(Collected data)
[Start of section]

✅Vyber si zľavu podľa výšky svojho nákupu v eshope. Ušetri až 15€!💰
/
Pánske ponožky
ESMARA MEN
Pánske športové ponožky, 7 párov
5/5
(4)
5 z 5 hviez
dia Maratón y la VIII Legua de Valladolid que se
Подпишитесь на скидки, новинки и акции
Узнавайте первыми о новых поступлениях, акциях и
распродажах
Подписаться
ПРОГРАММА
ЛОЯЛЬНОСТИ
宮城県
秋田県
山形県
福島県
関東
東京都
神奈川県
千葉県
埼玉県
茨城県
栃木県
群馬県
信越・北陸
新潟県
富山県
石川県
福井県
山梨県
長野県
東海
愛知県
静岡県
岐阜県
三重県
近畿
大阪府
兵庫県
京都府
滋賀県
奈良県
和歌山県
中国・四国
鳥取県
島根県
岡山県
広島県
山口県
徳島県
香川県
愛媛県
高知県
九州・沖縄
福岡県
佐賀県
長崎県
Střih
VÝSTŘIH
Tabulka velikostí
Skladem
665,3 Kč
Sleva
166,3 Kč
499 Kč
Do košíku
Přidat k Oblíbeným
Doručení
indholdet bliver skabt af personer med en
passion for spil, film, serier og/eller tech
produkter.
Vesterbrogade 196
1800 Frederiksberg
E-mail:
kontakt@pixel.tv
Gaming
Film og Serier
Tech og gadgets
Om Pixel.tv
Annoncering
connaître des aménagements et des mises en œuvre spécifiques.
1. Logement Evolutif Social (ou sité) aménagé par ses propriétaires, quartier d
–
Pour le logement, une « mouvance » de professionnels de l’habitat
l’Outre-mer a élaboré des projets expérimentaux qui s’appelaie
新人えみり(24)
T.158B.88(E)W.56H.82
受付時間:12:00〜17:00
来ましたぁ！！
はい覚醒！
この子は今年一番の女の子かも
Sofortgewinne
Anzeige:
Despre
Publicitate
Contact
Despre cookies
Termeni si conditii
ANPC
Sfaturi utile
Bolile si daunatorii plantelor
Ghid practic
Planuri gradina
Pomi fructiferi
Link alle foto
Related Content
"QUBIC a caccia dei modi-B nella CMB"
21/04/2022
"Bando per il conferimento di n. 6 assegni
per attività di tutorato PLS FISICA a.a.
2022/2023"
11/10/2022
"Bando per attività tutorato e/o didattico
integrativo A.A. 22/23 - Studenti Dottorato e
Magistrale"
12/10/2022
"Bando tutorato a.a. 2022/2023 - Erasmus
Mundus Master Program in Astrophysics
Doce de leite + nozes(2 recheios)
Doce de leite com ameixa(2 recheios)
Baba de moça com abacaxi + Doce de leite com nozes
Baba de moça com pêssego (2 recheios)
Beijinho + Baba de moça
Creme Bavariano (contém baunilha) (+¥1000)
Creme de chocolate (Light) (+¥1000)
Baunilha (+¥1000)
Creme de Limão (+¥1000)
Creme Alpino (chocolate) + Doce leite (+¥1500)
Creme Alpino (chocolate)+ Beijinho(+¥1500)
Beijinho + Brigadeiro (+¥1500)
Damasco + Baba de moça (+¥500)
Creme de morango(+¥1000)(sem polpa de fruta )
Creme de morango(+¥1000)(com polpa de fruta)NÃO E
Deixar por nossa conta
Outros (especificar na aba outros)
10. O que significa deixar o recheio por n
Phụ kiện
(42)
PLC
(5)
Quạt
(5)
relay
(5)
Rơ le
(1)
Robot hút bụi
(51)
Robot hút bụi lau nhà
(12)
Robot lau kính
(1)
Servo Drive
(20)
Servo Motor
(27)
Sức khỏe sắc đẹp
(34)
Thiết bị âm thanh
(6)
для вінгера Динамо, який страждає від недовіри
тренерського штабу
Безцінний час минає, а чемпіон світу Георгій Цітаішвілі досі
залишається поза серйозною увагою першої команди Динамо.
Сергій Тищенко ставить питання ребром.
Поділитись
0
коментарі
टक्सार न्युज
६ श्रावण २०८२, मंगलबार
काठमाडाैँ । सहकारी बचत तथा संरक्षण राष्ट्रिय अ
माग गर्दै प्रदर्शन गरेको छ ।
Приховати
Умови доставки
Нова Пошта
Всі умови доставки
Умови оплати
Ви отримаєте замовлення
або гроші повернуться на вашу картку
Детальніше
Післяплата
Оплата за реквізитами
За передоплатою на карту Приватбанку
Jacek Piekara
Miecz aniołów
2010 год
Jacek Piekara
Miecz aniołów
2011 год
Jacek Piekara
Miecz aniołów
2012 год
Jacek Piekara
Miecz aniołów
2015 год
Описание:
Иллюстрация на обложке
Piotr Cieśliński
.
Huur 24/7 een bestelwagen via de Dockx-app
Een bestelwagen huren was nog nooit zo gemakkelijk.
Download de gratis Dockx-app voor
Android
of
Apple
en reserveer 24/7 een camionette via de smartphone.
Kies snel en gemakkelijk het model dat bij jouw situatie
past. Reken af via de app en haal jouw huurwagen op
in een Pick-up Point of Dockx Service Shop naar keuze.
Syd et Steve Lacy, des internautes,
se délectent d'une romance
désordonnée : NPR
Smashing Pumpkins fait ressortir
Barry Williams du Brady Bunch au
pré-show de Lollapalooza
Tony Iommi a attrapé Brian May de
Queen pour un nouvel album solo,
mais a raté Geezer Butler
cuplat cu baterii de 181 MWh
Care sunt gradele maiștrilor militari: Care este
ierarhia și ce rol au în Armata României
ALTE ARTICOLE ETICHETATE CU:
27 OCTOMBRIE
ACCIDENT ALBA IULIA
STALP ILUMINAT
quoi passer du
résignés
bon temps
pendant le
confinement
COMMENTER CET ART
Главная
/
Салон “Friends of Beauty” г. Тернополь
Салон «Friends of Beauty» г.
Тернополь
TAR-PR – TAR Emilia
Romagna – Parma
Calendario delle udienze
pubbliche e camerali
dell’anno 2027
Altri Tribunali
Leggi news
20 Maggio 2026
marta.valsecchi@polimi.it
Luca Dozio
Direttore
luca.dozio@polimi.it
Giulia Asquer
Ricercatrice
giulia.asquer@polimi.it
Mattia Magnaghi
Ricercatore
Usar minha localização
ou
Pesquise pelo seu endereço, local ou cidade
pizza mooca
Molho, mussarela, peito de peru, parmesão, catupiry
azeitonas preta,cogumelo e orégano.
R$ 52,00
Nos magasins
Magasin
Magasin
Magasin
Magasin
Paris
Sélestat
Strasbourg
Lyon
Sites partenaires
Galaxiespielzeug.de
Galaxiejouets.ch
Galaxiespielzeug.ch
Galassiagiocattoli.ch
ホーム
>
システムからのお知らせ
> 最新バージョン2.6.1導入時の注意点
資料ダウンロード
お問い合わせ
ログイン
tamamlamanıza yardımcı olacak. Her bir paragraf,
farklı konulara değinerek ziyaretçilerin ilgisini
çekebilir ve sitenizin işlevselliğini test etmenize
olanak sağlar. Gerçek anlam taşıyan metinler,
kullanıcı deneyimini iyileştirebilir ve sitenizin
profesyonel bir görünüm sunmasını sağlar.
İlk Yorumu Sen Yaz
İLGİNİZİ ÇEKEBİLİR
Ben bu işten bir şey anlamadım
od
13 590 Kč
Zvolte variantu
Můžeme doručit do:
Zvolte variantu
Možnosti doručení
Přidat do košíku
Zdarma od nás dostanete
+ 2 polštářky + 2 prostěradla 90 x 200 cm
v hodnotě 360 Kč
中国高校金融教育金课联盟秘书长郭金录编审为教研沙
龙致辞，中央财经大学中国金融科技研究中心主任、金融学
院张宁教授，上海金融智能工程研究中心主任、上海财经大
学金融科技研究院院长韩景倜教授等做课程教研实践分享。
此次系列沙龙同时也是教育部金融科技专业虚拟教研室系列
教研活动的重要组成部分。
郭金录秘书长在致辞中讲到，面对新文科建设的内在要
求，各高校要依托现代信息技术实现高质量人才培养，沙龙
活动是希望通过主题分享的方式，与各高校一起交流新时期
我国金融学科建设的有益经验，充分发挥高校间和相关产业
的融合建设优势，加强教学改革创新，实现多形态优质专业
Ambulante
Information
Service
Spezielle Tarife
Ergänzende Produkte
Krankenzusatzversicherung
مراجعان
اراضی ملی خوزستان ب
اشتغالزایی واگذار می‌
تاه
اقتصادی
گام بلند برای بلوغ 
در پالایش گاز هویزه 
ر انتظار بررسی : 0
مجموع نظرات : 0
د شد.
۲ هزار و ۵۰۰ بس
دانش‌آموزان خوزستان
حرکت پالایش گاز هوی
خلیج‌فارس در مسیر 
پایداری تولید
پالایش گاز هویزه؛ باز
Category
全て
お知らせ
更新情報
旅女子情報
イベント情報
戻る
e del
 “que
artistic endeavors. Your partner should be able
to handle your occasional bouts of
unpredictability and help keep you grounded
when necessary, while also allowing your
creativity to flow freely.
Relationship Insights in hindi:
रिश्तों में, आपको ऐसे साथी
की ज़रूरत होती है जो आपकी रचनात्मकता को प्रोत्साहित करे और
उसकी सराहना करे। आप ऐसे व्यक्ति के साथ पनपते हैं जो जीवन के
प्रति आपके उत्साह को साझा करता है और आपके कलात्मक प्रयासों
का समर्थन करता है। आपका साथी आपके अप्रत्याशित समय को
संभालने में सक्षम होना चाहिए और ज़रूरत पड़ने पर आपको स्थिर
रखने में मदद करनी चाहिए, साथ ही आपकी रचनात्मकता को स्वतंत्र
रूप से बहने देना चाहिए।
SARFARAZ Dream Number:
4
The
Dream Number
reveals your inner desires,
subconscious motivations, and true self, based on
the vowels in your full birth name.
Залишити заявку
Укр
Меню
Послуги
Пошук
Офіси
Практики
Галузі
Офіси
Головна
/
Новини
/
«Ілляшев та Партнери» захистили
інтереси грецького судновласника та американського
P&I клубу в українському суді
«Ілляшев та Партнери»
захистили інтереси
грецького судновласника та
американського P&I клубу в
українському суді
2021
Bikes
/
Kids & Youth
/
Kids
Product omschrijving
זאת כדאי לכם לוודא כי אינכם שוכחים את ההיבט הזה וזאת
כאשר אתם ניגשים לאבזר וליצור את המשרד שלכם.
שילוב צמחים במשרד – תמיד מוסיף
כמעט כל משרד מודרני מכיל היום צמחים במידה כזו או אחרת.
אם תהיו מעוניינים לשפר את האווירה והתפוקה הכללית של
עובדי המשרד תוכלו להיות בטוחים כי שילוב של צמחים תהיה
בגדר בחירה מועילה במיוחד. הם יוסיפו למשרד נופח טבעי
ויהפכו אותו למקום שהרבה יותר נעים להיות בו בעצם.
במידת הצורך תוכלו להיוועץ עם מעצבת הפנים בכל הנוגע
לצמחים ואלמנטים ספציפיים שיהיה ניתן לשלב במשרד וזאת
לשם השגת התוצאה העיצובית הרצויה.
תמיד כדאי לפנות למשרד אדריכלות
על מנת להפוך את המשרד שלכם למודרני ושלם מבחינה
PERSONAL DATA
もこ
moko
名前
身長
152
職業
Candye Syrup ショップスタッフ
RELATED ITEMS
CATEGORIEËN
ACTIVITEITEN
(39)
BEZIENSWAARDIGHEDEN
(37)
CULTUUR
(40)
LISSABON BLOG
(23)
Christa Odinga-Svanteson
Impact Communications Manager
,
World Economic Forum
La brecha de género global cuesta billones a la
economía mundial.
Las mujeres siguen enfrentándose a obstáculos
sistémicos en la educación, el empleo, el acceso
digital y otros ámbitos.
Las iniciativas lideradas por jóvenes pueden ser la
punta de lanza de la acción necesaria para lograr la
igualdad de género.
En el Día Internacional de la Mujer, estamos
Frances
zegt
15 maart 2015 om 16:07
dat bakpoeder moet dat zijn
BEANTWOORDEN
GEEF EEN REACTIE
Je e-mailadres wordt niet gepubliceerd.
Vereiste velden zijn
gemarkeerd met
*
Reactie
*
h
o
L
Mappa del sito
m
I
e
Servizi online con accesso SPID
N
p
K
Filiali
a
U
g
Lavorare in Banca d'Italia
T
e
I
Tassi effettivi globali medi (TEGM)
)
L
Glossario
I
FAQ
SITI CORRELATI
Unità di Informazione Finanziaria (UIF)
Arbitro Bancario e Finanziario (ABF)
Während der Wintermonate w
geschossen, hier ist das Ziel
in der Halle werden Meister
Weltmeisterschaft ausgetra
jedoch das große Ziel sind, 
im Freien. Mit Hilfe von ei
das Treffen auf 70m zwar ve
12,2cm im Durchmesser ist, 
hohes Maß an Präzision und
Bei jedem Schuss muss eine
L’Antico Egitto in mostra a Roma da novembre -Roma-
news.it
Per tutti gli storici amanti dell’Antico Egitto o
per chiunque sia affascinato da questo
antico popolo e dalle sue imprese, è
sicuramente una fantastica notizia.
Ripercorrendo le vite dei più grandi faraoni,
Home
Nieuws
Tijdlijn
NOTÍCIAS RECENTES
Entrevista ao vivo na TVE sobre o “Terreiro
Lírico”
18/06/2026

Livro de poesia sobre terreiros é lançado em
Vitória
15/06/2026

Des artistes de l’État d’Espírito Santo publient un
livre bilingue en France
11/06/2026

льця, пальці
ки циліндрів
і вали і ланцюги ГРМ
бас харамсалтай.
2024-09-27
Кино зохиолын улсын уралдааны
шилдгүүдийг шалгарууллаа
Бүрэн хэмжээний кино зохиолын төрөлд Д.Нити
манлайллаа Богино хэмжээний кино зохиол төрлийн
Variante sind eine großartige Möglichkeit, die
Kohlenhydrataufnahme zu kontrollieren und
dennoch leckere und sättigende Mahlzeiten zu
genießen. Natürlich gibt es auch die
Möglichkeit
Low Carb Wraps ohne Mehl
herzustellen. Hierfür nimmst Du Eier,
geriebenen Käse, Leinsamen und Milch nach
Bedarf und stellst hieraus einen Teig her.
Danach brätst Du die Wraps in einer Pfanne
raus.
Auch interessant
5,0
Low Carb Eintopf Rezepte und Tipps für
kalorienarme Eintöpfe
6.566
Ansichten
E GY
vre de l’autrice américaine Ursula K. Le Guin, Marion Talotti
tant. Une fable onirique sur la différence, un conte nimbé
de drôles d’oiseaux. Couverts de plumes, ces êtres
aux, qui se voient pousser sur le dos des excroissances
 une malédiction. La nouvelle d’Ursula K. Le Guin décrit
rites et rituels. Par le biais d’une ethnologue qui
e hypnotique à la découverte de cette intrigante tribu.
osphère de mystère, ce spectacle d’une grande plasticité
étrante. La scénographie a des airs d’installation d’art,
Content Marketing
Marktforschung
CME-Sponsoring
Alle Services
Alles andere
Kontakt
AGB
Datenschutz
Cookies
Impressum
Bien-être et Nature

[End of section]

=== What to produce ===
Rewrite the lines from the first one through the line containing "indholdet bliver skabt af personer med en", putting "CZK" in place of "Kč" each time and leaving everything else as it is.

=== Answer to this problem ===
✅Vyber si zľavu podľa výšky svojho nákupu v eshope. Ušetri až 15€!💰
/
Pánske ponožky
ESMARA MEN
Pánske športové ponožky, 7 párov
5/5
(4)
5 z 5 hviez
dia Maratón y la VIII Legua de Valladolid que se
Подпишитесь на скидки, новинки и акции
Узнавайте первыми о новых поступлениях, акциях и
распродажах
Подписаться
ПРОГРАММА
ЛОЯЛЬНОСТИ
宮城県
秋田県
山形県
福島県
関東
東京都
神奈川県
千葉県
埼玉県
茨城県
栃木県
群馬県
信越・北陸
新潟県
富山県
石川県
福井県
山梨県
長野県
東海
愛知県
静岡県
岐阜県
三重県
近畿
大阪府
兵庫県
京都府
滋賀県
奈良県
和歌山県
中国・四国
鳥取県
島根県
岡山県
広島県
山口県
徳島県
香川県
愛媛県
高知県
九州・沖縄
福岡県
佐賀県
長崎県
Střih
VÝSTŘIH
Tabulka velikostí
Skladem
665,3 CZK
Sleva
166,3 CZK
499 CZK
Do košíku
Přidat k Oblíbeným
Doručení
indholdet bliver skabt af personer med en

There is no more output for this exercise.